Ferreira destaca que o mercado voluntário do biometano, no Brasil, é o “mercado real” e que ele já tem força, mas que o Combustível do Futuro vem para impulsionar o setor. A evolução (e o próprio tamanho) do mandato dependerá, ao fim, de decisões pendentes na regulamentação do Combustível do Futuro: a consideração ou não do mercado voluntário existente no cálculo das metas e o diagnóstico da oferta disponível, por exemplo. “Com certeza, [o Combustível do Futuro] é um marco… O biometano entrou na agenda da transição energética com um peso maior. Acho que foi fundamental, o PL foi muito importante”. “É óbvio que, agora, para a gente colocar em operação, você tem que evoluir na regulação, no detalhamento disso, para a gente ver os impactos, como é que isso vai impactar em termos do mercado compulsório ou mercado voluntário, como é que ele vai estar acontecendo”, comentou.
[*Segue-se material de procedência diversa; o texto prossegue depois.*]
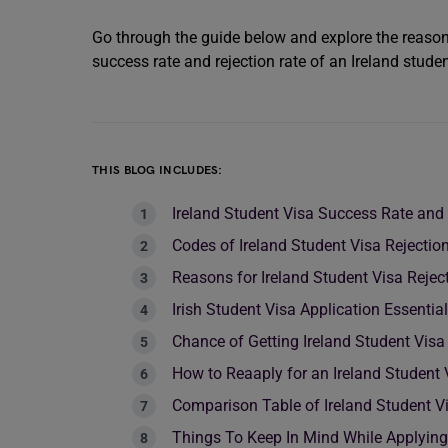
Go through the guide below and explore the reasons
success rate and rejection rate of an Ireland studen
THIS BLOG INCLUDES:
Ireland Student Visa Success Rate and 
Codes of Ireland Student Visa Rejectio
Reasons for Ireland Student Visa Rejec
Irish Student Visa Application Essent
Chance of Getting Ireland Student Visa
How to Reaaply for an Ireland Student 
Comparison Table of Ireland Student Vi
Things To Keep In Mind While Applying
Ele não acredita, contudo, que a nova política de incentivo ao gás renovável canibalizará o mercado voluntário: “Acho que tem bastante mercado”.
A lei do Combustível do Futuro, que será sancionada pelo presidente Lula na terça (8/10), institui o Programa Nacional de Descarbonização do Produtor e Importador de Gás Natural e de Incentivo ao Biometano. Os agentes terão de comprovar, anualmente, o cumprimento de metas de redução de emissões – a serem atingidas por meio da participação do biometano no consumo do gás. Caberá ao CNPE definir a rampa de crescimento das metas de descarbonização, que começam em 1% em 2026 – e que não poderão exceder a 10%. A versão final do PL também faculta ao CNPE a possibilidade de, excepcionalmente, alterar o percentual anual de redução de emissões de GEE, inclusive para abaixo de 1%, “por motivo justificado de interesse público ou quando o volume de produção de biometano impossibilitar ou onerar excessivamente o cumprimento da meta”.